Ator Tony Curtis morre aos 85 anos

Astro protagonizou várias comédias de Hollywood nas décadas de 50 e 60

iG São Paulo com agências |

O ator norte-americano Tony Curtis morreu aos 85 anos, informou nesta quinta-feira sua filha, a atriz Jamie Lee Curtis, ao site "Entertaiment Tonight". Ele morreu de um ataque cardíaco em sua cama, na cidade de Henderson, em Nevada, à meia-noite, segundo o administrador de seus negócios e porta-voz da família, Preston Ahearn, citado pela emissora ABC News.

Filho de judeus húngaros que imigram após a Primeira Guerra Mundial, Curtis nasceu em 1925 no Bronx, em Nova York, como Bernard Schwartz.
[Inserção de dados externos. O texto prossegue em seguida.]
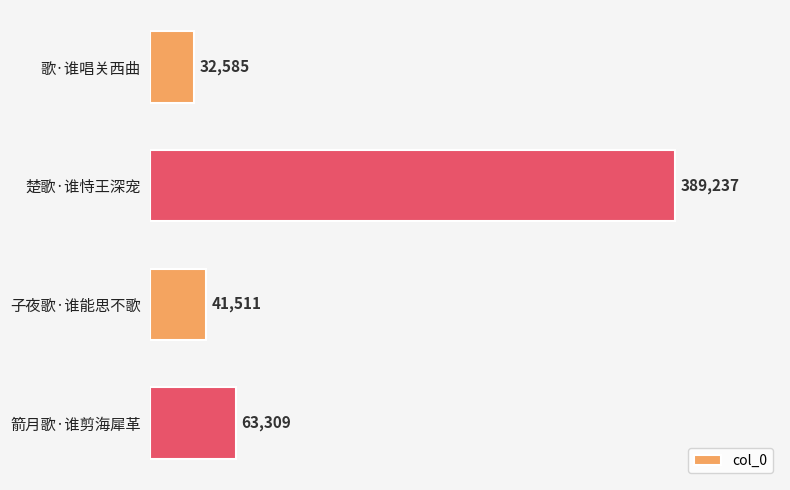

True or false: the data shows 185206 at 楚歌·谁恃王深宠.

False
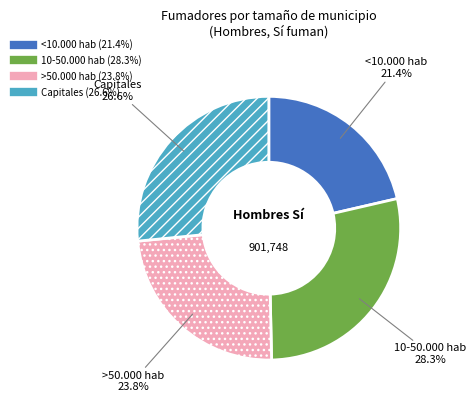

How many segments does this pie chart have?

4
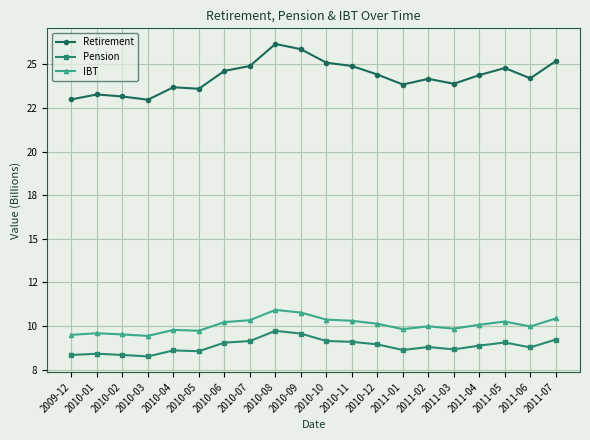

At which category is the sum across all series the highest?

2010-08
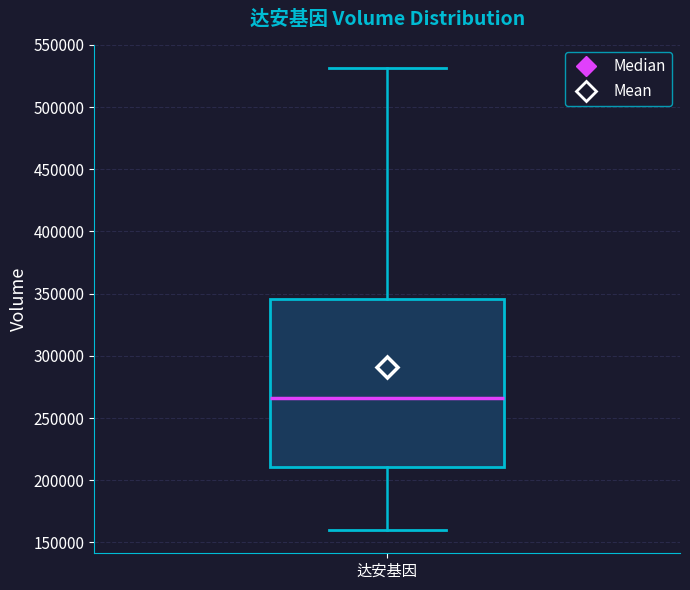

Transcribe this box plot: give where the median line is, the range the box spans, and where the two whiskers end, as read against the y-axis. The values are not printed on the chart, so give them approximately, as read against the axis.

median 265000, box 210000 to 345000, whiskers 160000 to 530000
Após servir e ser ferido na Segunda Guerra, voltou aos Estados Unidos e conseguiu trabalho em uma série de peças em sua cidade-natal. Aos 1948, aos 23 anos, assinou seu primeiro contrato com o Universal Atudios.

Bonito e talentoso, Curtis foi um dos grandes astros de Hollywood nos anos 1950 e também um conhecido playboy naquela época. Ele e se tornou famoso em grandes sucessos de bilheteria, como  "A Embriaguez do Sucesso" (1957) e "Quanto Mais Quente Melhor" (1959), no qual aparece travestido, ao lado de Jack Lemmon e Marilyn Monroe.

Curtis desempenhou um papel memorável no clássico "Spartacus", em 1960, e foi indicado para o Oscar em 1958, por sua atuação como um condenado racista em "Acorrentados" (1958) , também estrelado por Sidney Poitier. Atuou em mais de 140 filmes, mas parte de sua carreira foi prejudicada por problemas com cocaína e álcool. "Não estou pronto para me aposentar como um cavalheiro judeu ancião, ainda tenho um monte de coisas para viver", disse ele aos 60 anos.

Curtis havia sido hospitalizado em julho deste ano em Las Vegas por conta de problemas respiratórios. Foi casado seis vezes, a primeira delas com a atriz Janet Leigh, no auge do sucesso de "Psicose", com quem teve a também atriz Jamie Lee Curtis, sua filha. A última mulher de Curtis foi Jill Vanden Berg, uma relação que durou 12 anos.

Estrela na década de 1970 do seriado "The Persuaders", ao lado do 007 Roger Moore, Curtis conquistou ainda mais o carinho do público norte-americano. "Ele era um ator maravilhoso... Vou sentir sua falta", disse Moore à Sky News sobre a morte do colega. "Era divertidíssimo trabalhar com ele, tinha um ótimo senso de humor e improvisava maravilhosamente. Foi uma época maravilhosa."

Além de escrever um romance ("Kid Cody and Julie Sparrow", 1977) e uma autobiografia em 1993, Curtis se tornou um pintor compulsivo, produzindo telas inspiradas por Henri Matisse. Suas obras chegaram a ser vendidas por até US$ 20 mil. "Sou um alcoólatra em recuperação", disse em 1990, após concluir uma tela em 40 minutos. "A pintura trouxe um grande prazer para minha vida, ajudou a me recuperar."